### Task instructions
(a) From the review of The Mind, write out the part that opens with the words containing "The poet makes" and closes with "in the mind.".
(b) According to the review of The Mind, how many lines make up each part of the collection?

BY JOHN FITZGERALD
The Mind by John FitzGerald is a collection so profound, extraordinary, and almost unbearably beautiful, that I keep going back to it time and again to replenish spirit.
It is composed of eleven chapters, containing a series of parts made of nine lines each, divided into three tercets.
Its pattern is that of a circular labyrinth, which takes the reader to the heart or center of human consciousness through a series of nine philosophical journeys. At the beginning, the poet is “Removed From the Center,” then experiences “Fear,” “Time,” “Beauty and Truth,” “Death,” “I,” “Prophesy,” “Rules,” “Choice,” and “A Mind like the Wind,” before “Regaining the Center.”
This metaphysical labyrinth is a powerful meditation device, which not only brings solace but also transformation and healing. I could never be the same after reading The Mind.
In the opening poem, “One,” we begin our journey alone.
Pain is darkness.
You can tell when you close your eyes and it’s still there.
The thing that really disappears is light.
Removed from the center of the world,
I am alone, but that’s not the point.
There is no center as my life expands,
at least, not for more than an instant.
That is why time acts the way it does—
it knows the center is everywhere.
The poet makes several attempts in his journey. This spiral also embodies an ongoing, perpetual quest whose challenges are all-consuming. It also mirrors our universe – our Milky Way is known as a spiral galaxy – which is reflected in the mind.
Fear is one of the main protagonists in the story that keeps the poet from reaching the center. Yet, just like all the obstacles we need to overcome to become whole, it is also a door. “Fear has a face that disappears whenever I look into it. / Removed from the center of the world, / I am afraid, and that is the point. / Fear is a hole between two places. / Some might call it a door.”
And so, down the rabbit whole we go, as door after door is opened, and the poems call to one another in circular motion. The Mind delves into questions of identity, in particular sections “I” and “Time,” which map FitzGerald’s quest to know himself, to find his core. The existential question is posed here: “Here, where spaces / and lines intersect, is exactly where I should be. / Yet such measurements only serve to prove / that the mind doesn’t seem to exist.” In order to know oneself, one has to leave home.
Moreover, the Greek god of time Chronos and Zeus’ Titan father Kronos, are easily conflated: “Time’s father is the only one that begs for change. / He says maybe the only purpose for time is coincidence, / that’s how it recreates itself.” Time and death are intertwined. Even though only one section is titled Death, its shadow lingers over the whole book, for it is a tribute to the poet’s father, who died when he was only eighteen.

### Given records

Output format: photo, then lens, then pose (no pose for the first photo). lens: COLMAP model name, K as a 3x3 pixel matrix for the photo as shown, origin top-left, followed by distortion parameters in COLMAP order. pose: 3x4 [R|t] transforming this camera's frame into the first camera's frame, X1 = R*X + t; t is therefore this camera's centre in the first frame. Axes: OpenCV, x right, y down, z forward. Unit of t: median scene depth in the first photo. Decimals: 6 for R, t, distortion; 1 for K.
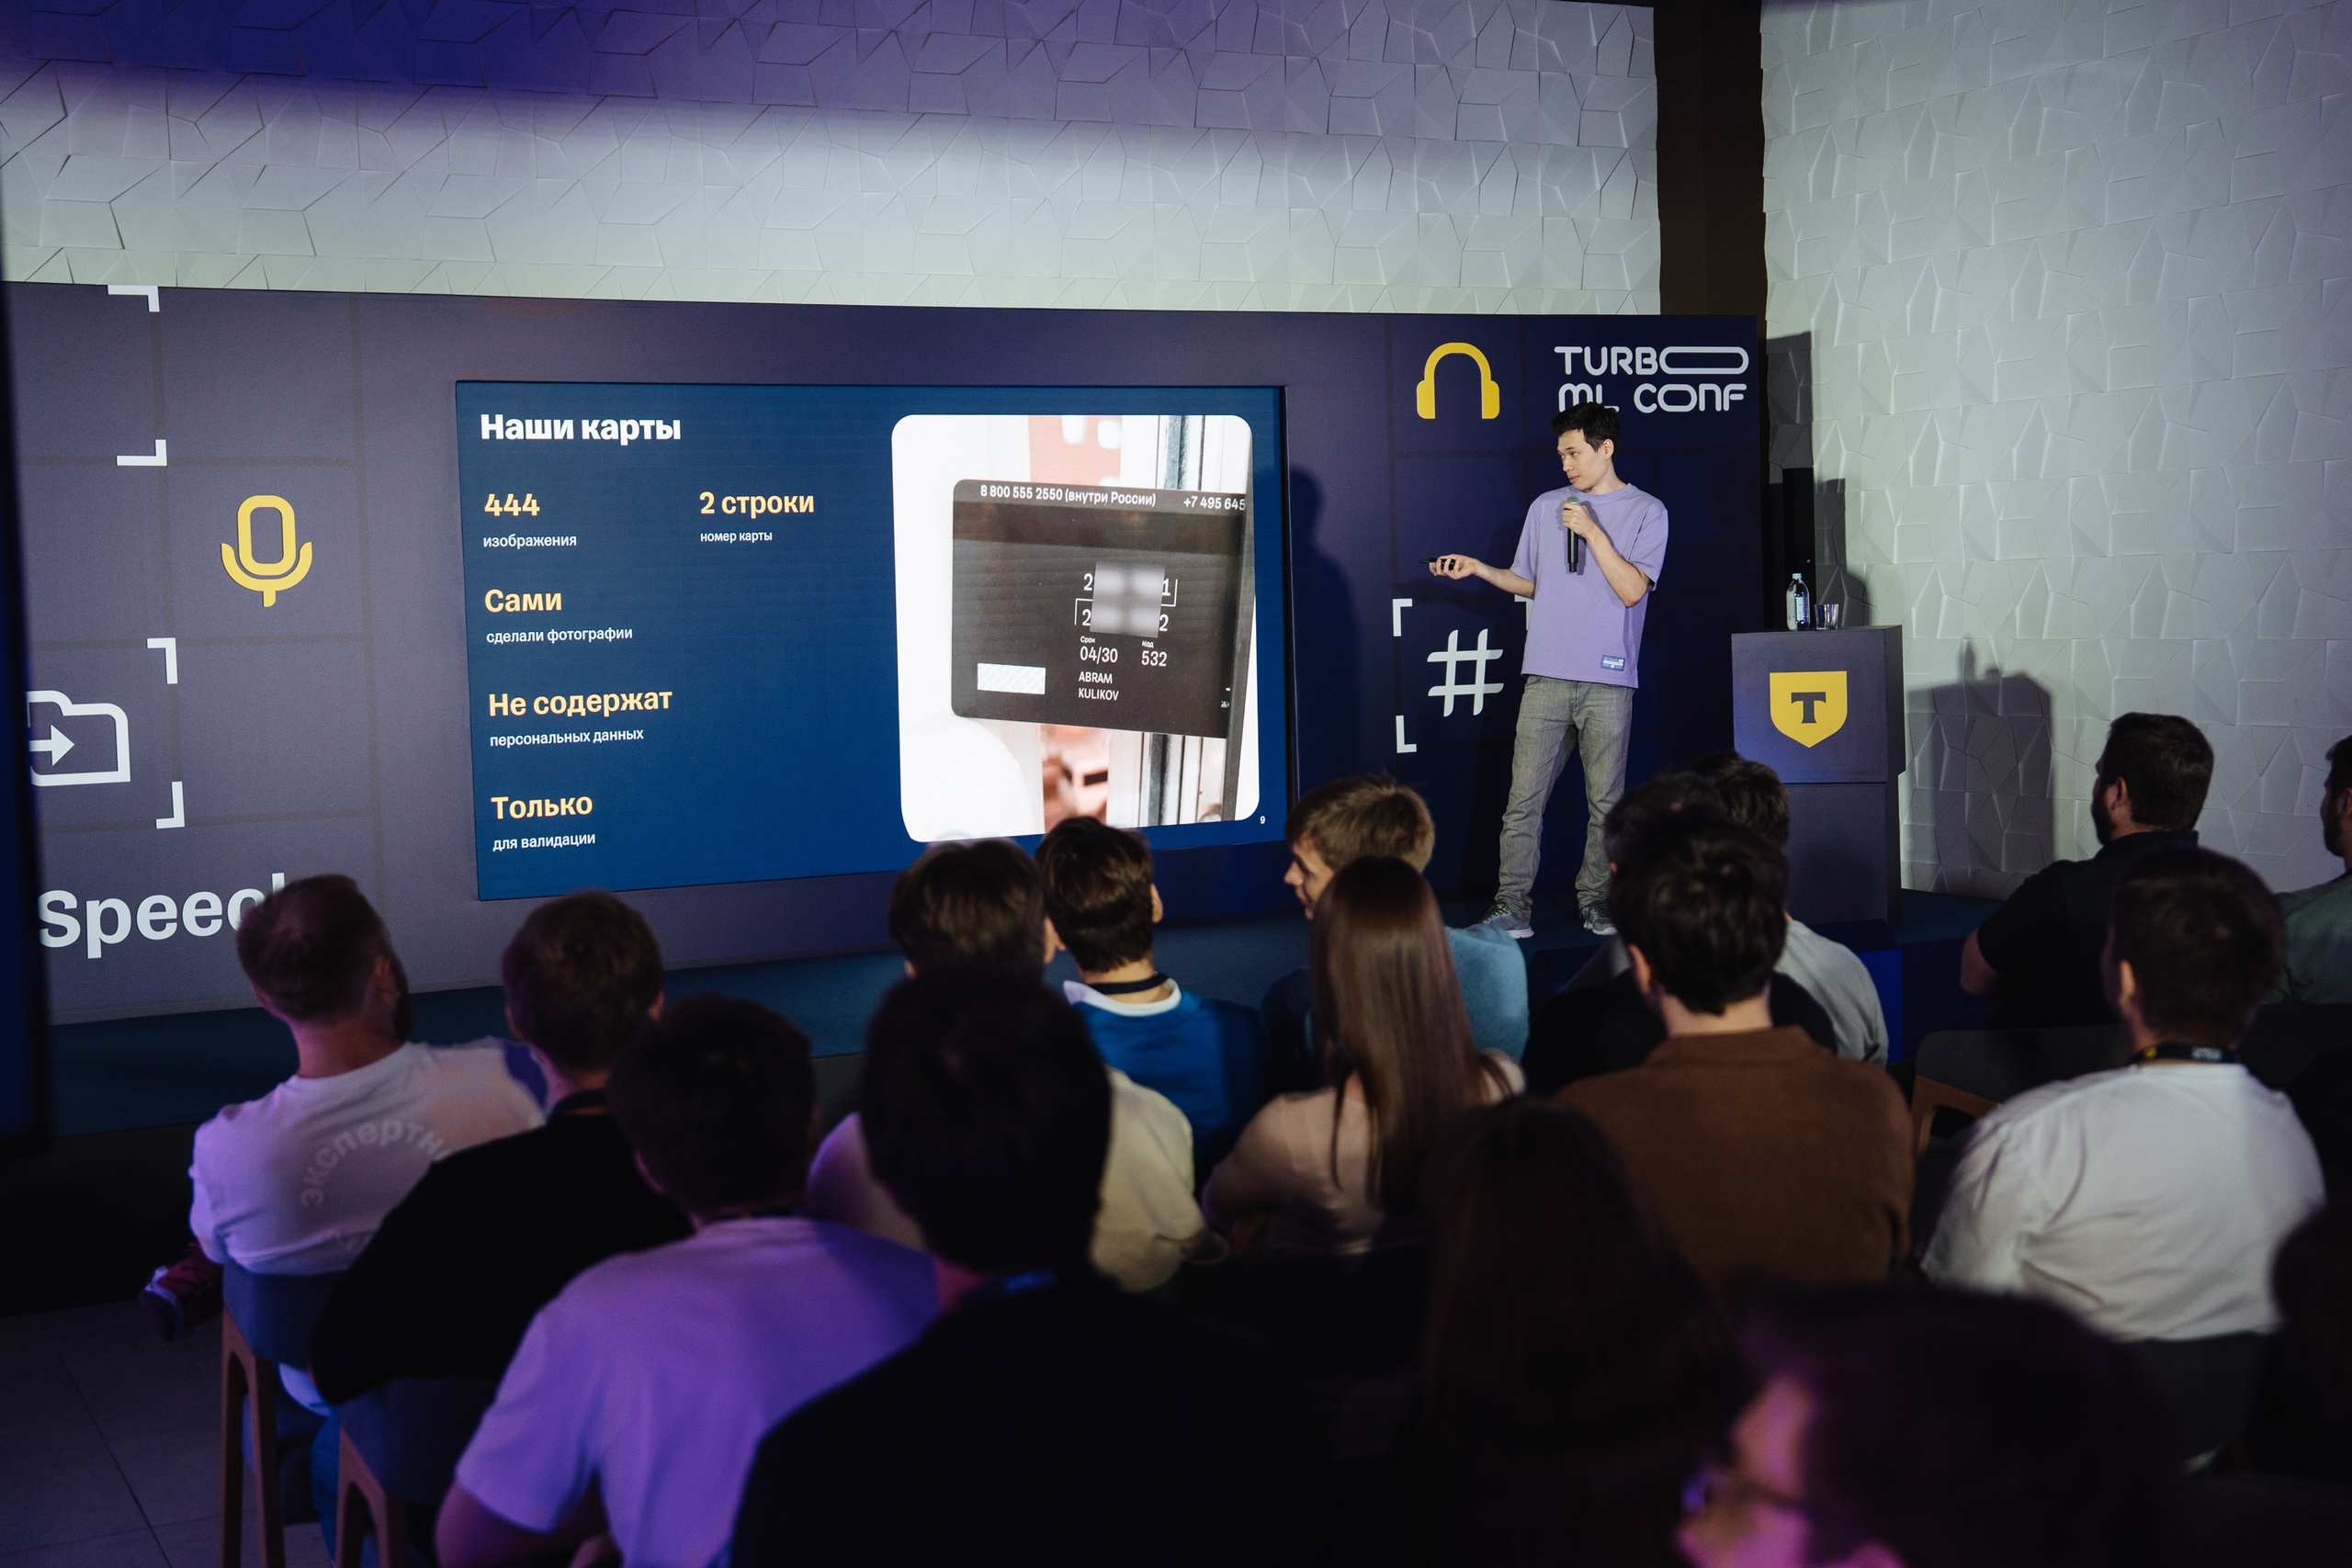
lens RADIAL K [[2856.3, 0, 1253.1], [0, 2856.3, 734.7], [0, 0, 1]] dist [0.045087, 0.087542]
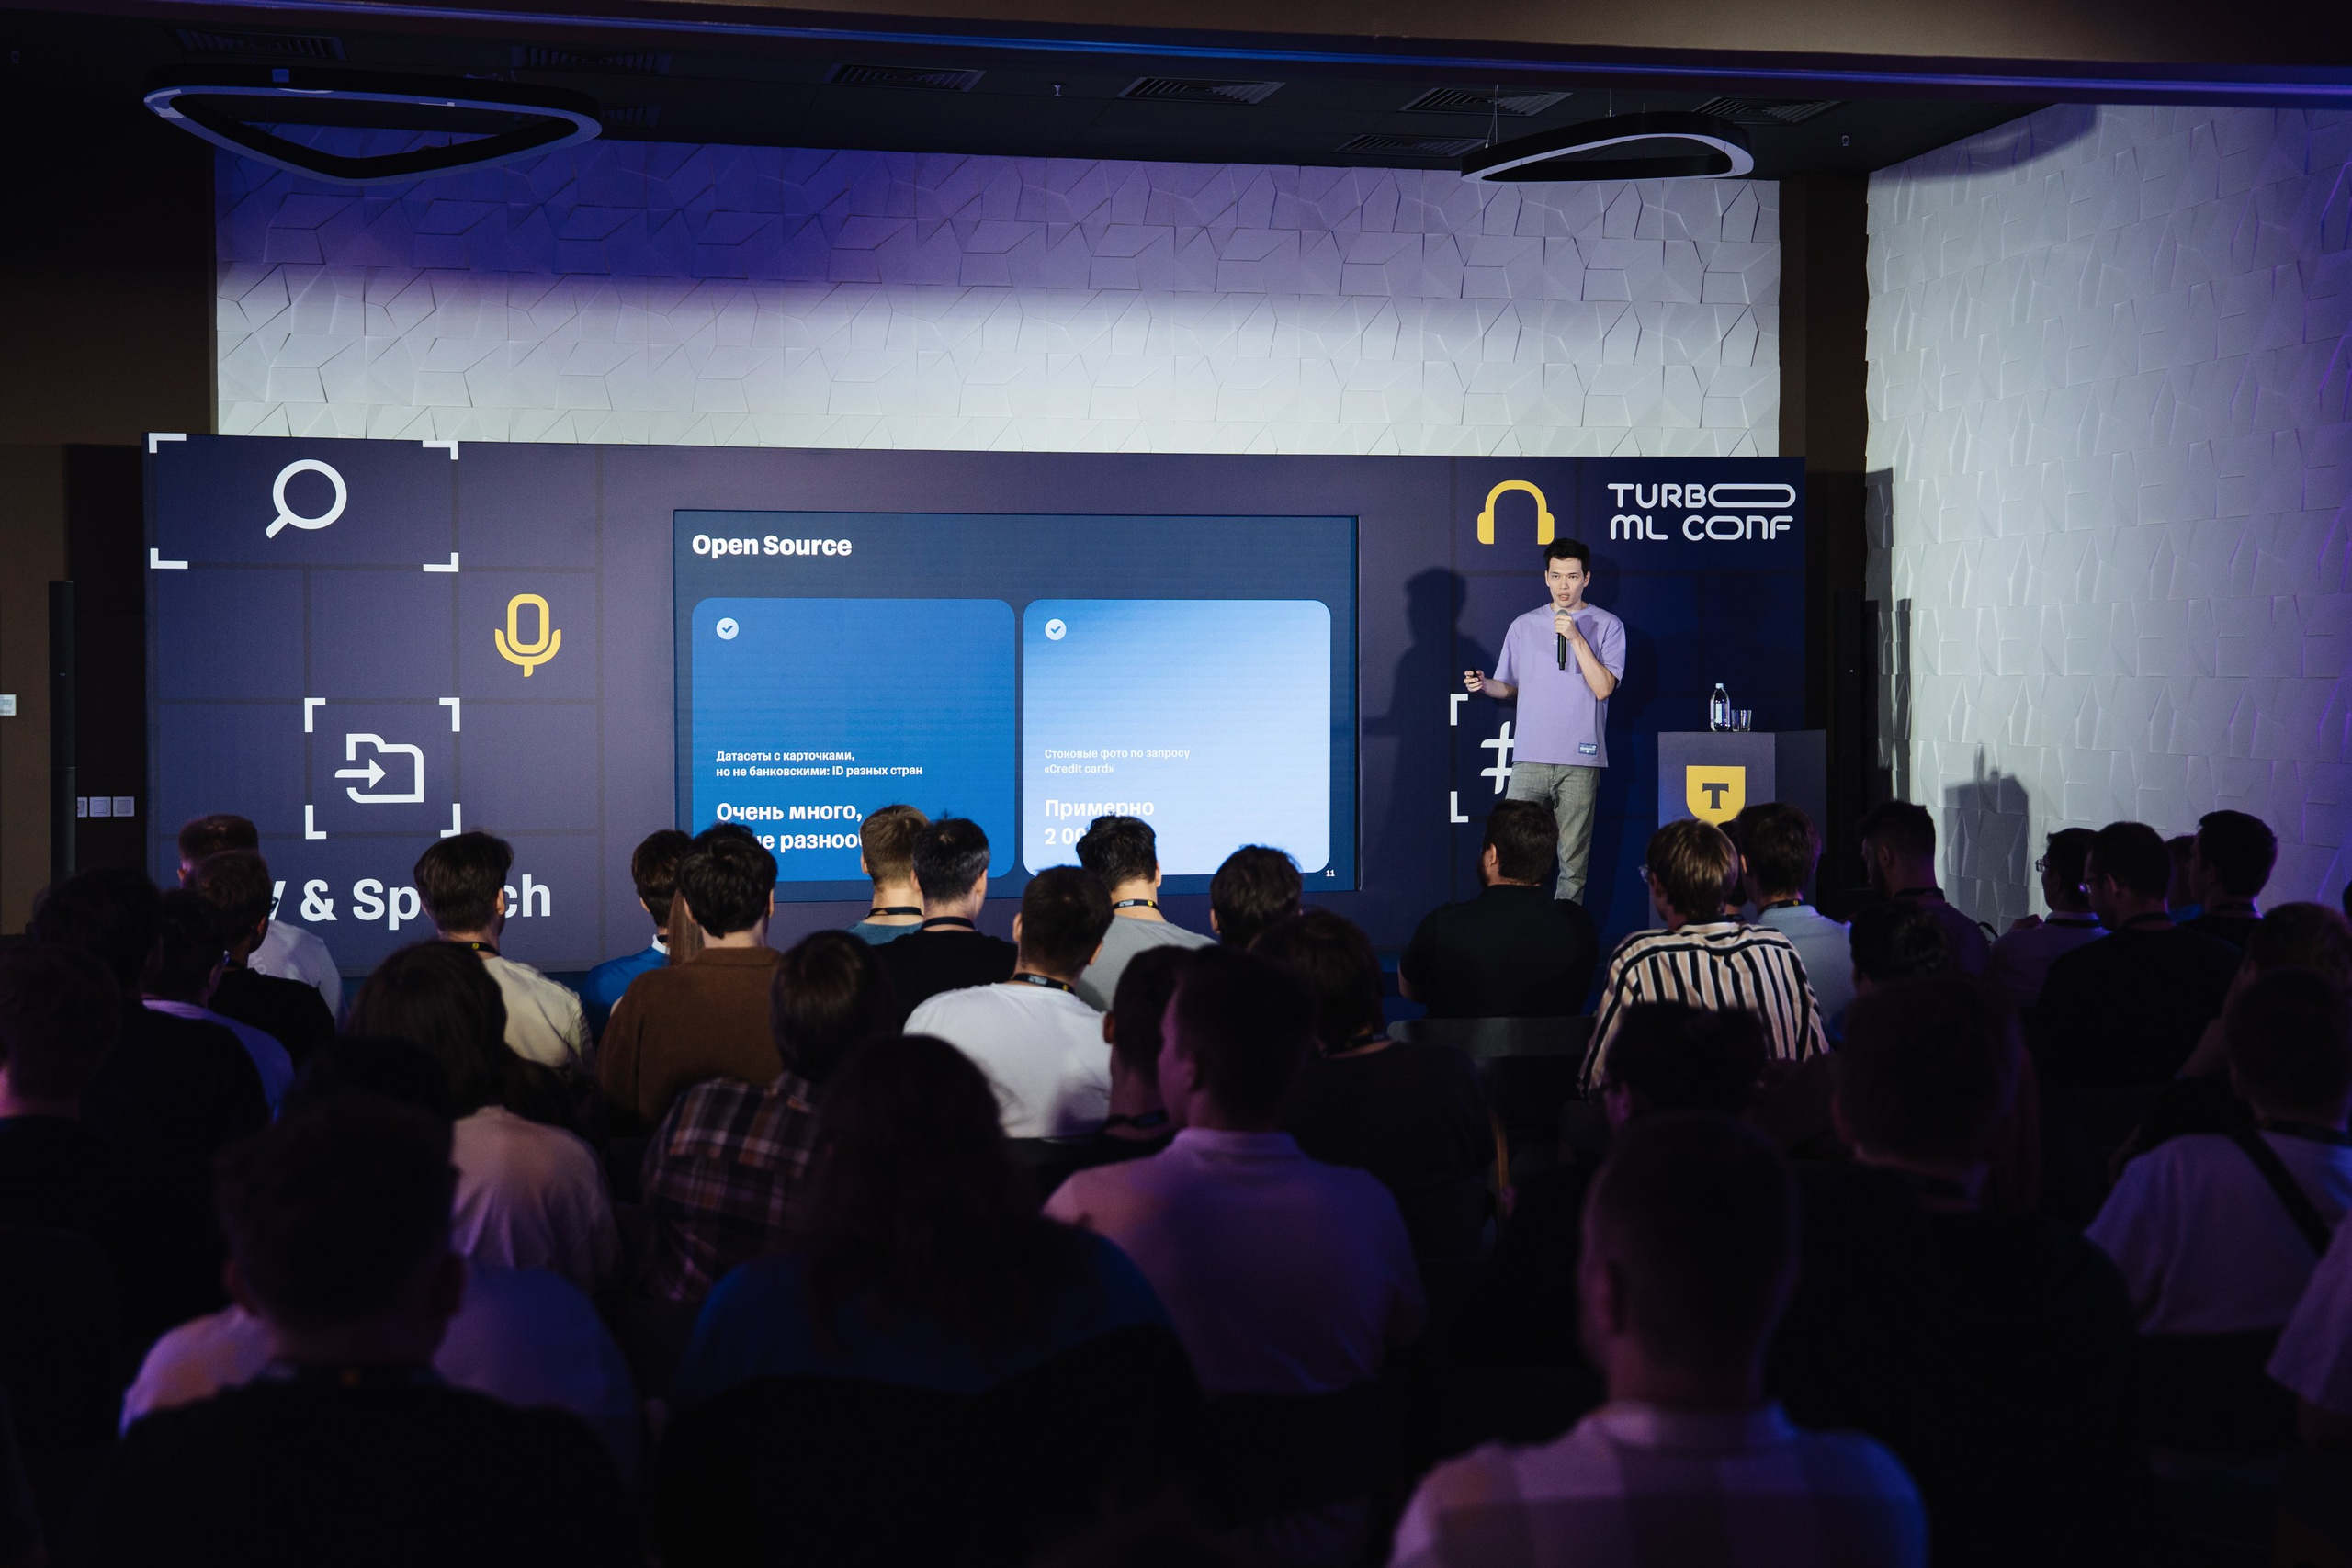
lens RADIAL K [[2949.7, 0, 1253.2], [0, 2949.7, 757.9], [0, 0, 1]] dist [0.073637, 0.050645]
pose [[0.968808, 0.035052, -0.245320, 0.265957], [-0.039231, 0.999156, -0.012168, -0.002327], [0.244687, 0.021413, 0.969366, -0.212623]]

---

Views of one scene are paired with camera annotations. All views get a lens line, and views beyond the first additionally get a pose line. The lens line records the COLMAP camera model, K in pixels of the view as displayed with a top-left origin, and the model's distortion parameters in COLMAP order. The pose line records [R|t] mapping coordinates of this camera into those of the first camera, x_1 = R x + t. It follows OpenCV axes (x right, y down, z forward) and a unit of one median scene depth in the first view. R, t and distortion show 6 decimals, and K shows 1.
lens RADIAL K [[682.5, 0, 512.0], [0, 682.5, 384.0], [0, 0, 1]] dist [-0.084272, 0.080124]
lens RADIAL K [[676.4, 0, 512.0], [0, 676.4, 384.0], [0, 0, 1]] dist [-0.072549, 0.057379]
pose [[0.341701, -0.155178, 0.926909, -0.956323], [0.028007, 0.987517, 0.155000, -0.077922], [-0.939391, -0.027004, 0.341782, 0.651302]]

### Exercise answers
(a)
The poet makes several attempts in his journey. This spiral also embodies an ongoing, perpetual quest whose challenges are all-consuming. It also mirrors our universe – our Milky Way is known as a spiral galaxy – which is reflected in the mind.

(b) Nine lines, divided into three tercets.